"""
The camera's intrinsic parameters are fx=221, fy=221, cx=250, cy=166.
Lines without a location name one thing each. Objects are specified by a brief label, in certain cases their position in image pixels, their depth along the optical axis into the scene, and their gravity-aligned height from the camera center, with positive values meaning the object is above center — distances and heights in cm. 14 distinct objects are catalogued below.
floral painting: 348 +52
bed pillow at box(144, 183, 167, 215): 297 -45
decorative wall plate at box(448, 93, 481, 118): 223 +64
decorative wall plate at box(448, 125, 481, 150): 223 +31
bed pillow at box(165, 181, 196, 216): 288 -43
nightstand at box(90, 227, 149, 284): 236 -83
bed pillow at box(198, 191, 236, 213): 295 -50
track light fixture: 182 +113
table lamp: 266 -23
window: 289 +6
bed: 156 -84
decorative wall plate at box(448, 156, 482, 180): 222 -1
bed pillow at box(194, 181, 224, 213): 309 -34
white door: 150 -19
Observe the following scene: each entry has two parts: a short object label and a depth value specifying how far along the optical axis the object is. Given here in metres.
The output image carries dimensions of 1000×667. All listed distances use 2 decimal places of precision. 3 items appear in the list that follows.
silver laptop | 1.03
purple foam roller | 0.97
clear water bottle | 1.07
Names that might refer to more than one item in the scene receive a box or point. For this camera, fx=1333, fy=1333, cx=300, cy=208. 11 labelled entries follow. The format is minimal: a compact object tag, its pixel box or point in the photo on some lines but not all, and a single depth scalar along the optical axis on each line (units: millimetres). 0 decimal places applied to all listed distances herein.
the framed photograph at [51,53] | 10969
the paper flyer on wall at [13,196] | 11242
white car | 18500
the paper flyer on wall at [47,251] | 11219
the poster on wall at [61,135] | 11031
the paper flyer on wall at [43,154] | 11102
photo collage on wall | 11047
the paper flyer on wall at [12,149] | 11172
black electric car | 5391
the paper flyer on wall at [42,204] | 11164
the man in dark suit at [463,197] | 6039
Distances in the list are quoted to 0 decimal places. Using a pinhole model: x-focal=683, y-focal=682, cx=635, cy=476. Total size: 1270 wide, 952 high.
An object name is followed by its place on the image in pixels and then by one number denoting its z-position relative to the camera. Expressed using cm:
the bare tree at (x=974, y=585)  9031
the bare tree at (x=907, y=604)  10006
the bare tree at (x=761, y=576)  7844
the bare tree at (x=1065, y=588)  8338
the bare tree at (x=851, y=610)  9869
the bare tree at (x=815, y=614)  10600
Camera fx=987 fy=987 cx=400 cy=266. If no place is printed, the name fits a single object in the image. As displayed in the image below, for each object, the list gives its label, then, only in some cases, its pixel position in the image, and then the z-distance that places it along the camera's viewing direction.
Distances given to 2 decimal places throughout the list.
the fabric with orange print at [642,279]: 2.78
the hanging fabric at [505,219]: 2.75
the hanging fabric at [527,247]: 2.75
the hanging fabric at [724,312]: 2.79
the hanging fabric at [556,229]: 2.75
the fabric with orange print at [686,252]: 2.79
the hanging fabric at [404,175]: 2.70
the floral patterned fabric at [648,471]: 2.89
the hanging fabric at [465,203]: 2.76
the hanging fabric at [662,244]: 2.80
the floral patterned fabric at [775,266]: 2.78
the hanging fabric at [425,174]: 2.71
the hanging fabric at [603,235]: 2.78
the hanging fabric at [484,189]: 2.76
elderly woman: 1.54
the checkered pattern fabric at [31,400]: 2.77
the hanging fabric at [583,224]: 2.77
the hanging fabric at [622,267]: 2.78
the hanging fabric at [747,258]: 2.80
"""
◆ **Aim of the task**: Could you output, exactly and with nothing else, the lines from the start of the records through the line containing "bed pillow at box(144, 183, 167, 215): 297"?

◆ **Finished exercise**:
The camera's intrinsic parameters are fx=221, fy=221, cx=250, cy=166.
Lines without a location name one thing each. Objects are specified by a brief label, in certain cases their position in image pixels, their depth along the optical axis into the scene, and their gravity-aligned height from the camera center, with positive values meaning the object is above center — distances and heights in cm. 14 distinct objects are catalogued below.
floral painting: 348 +52
bed pillow at box(144, 183, 167, 215): 297 -45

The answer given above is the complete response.